■ TEXT BLOCK ■
/ News / ARTBA Foundation Announces 2017 Transportation Development Hall of Fame Honorees

ARTBA Foundation Announces 2017 Transportation Development Hall of Fame Honorees

Parul Dubey on December 18, 2017 - in News, People

(WASHINGTON) – A Massachusetts transportation contractor, a Virginia-based engineer, and the long-time chief of the federal Bureau of Public Roads are the 2017 inductees for the American Road & Transportation Builders Association (ARTBA) Foundation’s “Transportation Development Hall of Fame.” 
 
Launched in 2010, the “Hall of Fame” honors individuals or families from the public and private sectors who have made extraordinary contributions to U.S. transportation development during their careers. A committee of judges comprised of construction industry journalists annually reviews nominees in two categories: 

  • Transportation Design & Construction Industry Innovators: Honors the men and women who discovered or created a “game changing” product or process that significantly advanced transportation design, construction and/or safety.  It seeks to honor the original innovator.

■ WORK REQUEST 1 ■
From the Hall of Fame announcement, reproduce the passage between "(WASHINGTON) – A Massachusetts" and "the original innovator.", inclusive.
■ WORK REQUEST 2 ■
Check each statement against the Hall of Fame announcement. Answer yes or no and quote the deciding words. (a) The Hall of Fame was launched in 2010. (b) The judging committee is made up of transportation engineers. (c) One of the 2017 inductees is a transportation contractor from Massachusetts.

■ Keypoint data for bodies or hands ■

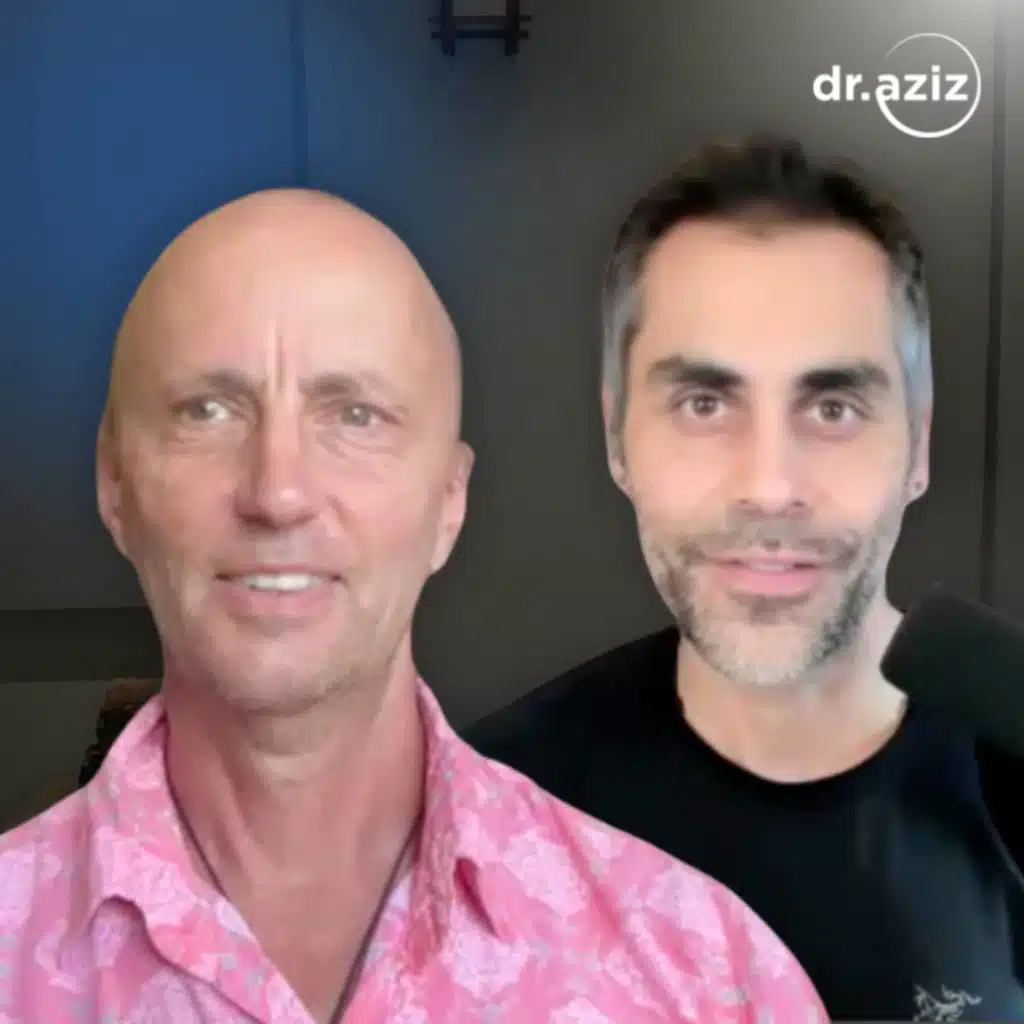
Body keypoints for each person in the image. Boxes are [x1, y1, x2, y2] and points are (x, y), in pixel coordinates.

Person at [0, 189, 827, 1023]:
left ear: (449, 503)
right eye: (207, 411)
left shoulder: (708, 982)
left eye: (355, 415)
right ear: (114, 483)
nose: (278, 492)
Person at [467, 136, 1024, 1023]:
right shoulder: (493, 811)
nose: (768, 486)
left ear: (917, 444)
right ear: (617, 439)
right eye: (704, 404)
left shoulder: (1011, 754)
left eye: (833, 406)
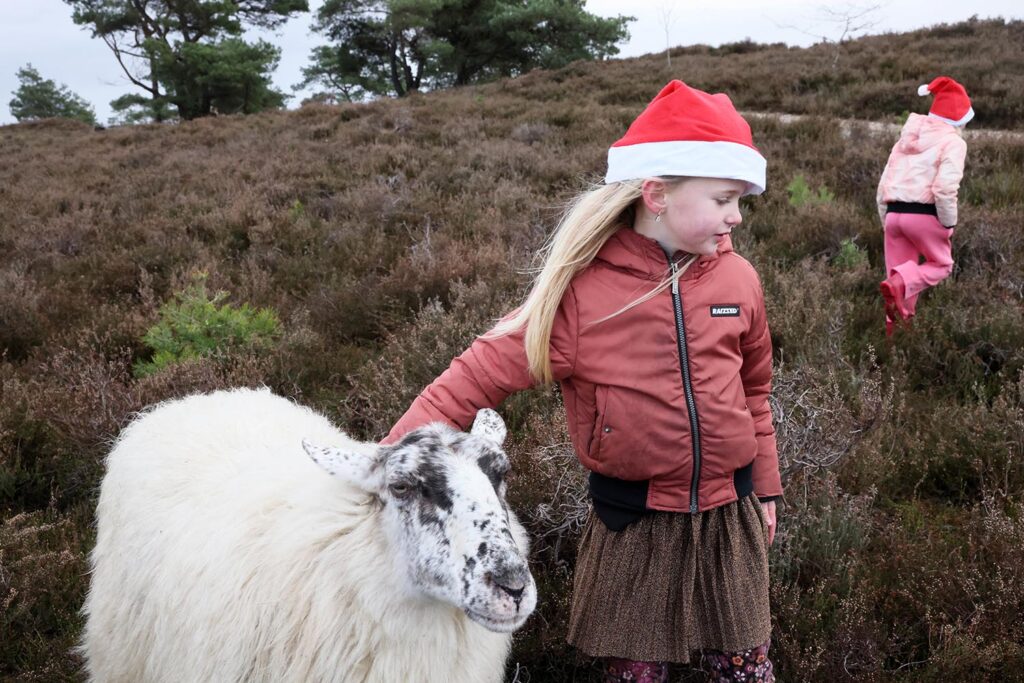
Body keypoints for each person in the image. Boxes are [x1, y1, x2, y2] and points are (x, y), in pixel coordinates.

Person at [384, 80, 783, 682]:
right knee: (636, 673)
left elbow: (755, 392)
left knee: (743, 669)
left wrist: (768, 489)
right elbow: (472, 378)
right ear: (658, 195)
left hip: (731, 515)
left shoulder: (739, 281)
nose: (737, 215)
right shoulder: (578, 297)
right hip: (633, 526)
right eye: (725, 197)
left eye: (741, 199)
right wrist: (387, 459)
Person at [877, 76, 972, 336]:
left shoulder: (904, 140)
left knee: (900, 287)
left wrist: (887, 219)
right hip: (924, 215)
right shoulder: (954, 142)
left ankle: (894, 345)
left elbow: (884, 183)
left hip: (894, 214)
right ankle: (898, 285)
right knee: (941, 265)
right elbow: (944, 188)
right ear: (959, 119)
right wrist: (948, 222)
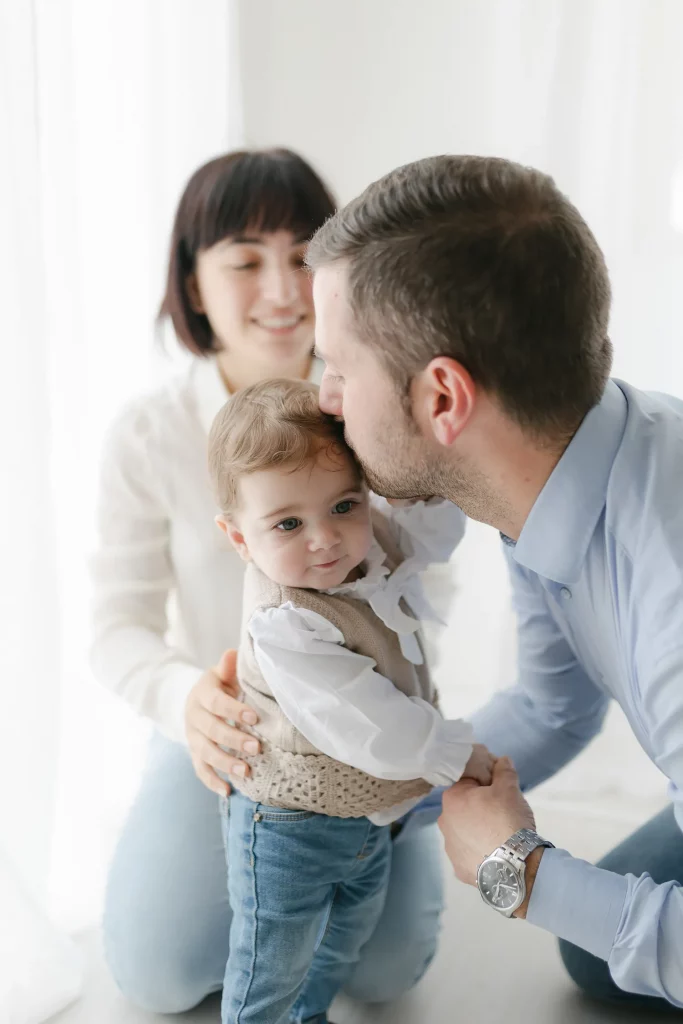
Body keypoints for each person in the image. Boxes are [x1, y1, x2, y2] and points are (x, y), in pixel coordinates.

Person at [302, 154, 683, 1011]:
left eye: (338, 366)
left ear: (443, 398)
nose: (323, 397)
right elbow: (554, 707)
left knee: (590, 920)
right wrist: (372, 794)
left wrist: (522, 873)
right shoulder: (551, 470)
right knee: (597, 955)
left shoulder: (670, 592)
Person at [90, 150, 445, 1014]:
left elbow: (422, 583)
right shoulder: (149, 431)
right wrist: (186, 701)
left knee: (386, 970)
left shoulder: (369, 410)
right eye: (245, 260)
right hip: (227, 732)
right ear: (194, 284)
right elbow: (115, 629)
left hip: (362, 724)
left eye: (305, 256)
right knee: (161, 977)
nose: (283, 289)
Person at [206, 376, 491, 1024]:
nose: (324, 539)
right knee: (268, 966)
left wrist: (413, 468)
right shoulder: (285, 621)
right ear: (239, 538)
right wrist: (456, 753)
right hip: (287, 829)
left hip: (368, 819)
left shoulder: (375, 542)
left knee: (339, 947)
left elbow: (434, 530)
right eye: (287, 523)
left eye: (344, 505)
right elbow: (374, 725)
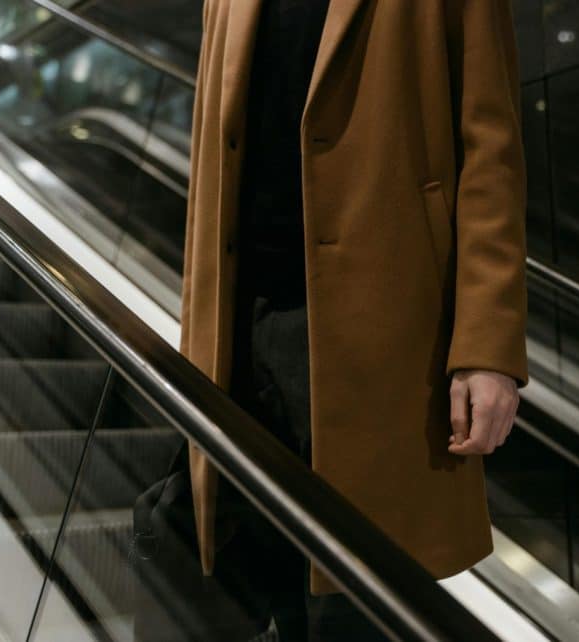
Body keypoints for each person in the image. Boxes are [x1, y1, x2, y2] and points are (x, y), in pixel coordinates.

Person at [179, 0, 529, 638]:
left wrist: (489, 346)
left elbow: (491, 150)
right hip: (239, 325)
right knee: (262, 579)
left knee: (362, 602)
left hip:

■ RESPONSE AREA 1 ■
(WASHINGTON) – A Massachusetts transportation contractor, a Virginia-based engineer, and the long-time chief of the federal Bureau of Public Roads are the 2017 inductees for the American Road & Transportation Builders Association (ARTBA) Foundation’s “Transportation Development Hall of Fame.” 
 
Launched in 2010, the “Hall of Fame” honors individuals or families from the public and private sectors who have made extraordinary contributions to U.S. transportation development during their careers. A committee of judges comprised of construction industry journalists annually reviews nominees in two categories: 

  • Transportation Design & Construction Industry Innovators: Honors the men and women who discovered or created a “game changing” product or process that significantly advanced transportation design, construction and/or safety.  It seeks to honor the original innovator.

■ RESPONSE AREA 2 ■
(a) Yes: "Launched in 2010"
(b) No: "A committee of judges comprised of construction industry journalists"
(c) Yes: "A Massachusetts transportation contractor"